Sunday, August 20, 2006

Taking Stock of a Different Market

The Wall Street Journal took a little detour into the dark and dangerous alleys of our beloved sport and devised something called the "College Football Success Index." We won't bore you with the details behind this rankings system, we will simply spell out the result: Florida State. Yes, the Seminoles rank at the top of the list of teams with successful "alumni" in the NFL. Other items of note: Oklahoma ranks 27th and Alabama 29th, behind such teams as North Carolina (10th), Texas A&M (15th), Washington (19th) and Virginia (22nd). Last season's BCS title game participants didn't score all that well. USC is 14th and Texas is 16th. Nebraska, the Trojans' opponent on Sept. 16, ranked 13th. And Notre Dame fans, your team didn't even make the top 10! Thanks to Kevin.

2 comments:

Psycho Zombie From Outer Space said...

Now wait, the headline of this article leads me to believe that they're talking about the most successful college football programs, but only discuss the draft aspect of it. While I guess this is one way to weigh each program's prestige, I don't think it should be worked as a lone experiment.

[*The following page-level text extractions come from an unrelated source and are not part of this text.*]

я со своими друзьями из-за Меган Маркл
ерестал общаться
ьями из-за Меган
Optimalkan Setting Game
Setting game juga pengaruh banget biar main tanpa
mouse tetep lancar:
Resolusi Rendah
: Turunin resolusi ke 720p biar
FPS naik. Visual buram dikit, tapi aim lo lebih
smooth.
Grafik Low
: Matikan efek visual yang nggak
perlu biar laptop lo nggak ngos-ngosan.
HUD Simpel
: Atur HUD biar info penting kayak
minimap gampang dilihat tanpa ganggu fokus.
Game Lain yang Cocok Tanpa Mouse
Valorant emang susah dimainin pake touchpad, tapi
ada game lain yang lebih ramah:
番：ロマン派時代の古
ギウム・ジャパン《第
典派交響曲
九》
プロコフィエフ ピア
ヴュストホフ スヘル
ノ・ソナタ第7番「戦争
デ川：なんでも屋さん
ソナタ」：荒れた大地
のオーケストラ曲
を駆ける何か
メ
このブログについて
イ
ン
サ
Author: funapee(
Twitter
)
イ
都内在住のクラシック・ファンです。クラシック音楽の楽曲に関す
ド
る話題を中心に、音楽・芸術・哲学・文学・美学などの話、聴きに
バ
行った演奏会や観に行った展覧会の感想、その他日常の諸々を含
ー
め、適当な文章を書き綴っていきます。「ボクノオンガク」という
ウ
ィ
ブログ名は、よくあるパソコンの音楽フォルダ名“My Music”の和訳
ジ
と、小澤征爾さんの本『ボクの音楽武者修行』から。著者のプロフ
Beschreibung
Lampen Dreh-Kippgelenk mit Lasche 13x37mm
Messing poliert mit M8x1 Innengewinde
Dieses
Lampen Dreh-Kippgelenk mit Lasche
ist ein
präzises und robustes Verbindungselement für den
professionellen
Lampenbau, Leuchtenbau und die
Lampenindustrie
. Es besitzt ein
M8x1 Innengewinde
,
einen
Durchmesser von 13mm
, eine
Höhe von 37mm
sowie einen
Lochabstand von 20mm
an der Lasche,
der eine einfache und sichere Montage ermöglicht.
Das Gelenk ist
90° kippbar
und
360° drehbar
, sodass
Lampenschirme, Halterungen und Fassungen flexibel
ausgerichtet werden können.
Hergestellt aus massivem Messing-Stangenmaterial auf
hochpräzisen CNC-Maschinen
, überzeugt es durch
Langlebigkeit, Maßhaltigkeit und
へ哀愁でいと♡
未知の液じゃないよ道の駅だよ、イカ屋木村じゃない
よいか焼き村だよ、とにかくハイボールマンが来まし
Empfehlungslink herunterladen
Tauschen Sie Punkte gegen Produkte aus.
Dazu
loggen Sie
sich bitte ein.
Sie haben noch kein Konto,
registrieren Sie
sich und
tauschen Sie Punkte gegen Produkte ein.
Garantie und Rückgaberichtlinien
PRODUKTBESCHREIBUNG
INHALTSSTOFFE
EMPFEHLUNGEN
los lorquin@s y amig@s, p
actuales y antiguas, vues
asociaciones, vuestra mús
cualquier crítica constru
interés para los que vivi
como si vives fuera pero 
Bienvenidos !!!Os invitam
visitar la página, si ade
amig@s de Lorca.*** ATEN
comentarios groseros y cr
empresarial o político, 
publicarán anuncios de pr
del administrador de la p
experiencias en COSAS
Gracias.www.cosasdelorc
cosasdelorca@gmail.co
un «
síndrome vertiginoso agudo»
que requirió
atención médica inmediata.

Obviously this will be tilted in favor of the bigger BCS programs, but there are a few teams on that list that I truly believe the University of Utah is better than, especially more recently.

North Carolina? They haven't done anything since Mack Brown left for Texas.

Texas A&M? Maybe under R.C. Slocum, but not recently.

Washington? Maybe if we're counting success backwards and instead of using wins, we're using losses.

Virginia? Ha! Any team coached by Al Groh is not successful.

Kansas State? Maybe if this were the 90s...

Stanford? What have they done recently?

I'm sorry, but I do not believe you can peg the success rate of a college program based on its draft value alone. There is no doubt that should be apart of the formula, but draft success is not the only measuring stick to a program's success. If anything it shows how sorry some of these programs are with not producing the type of wins that go hand in hand with talented players.

- JazzyUte (www.blocku.com)

Anonymous said...

The WSJ list is pretty incompetent. It puts too much weight on average success. It says Texas has a lot more players in the league and more stars, yet we're somehow behind Texas A&M?

Their statement about the Horns that they "sent only three players to the NFL this year from the nation's top offense. One problem: Longhorns' shotgun formation isn't popular in the NFL"

One of the dumber things I've heard in a while. There was only 3 seniors and Vince Young, it has nothing to do with the shotgun offense. Our fullback (not really a starter) and backup quarterback also signed free agent deals.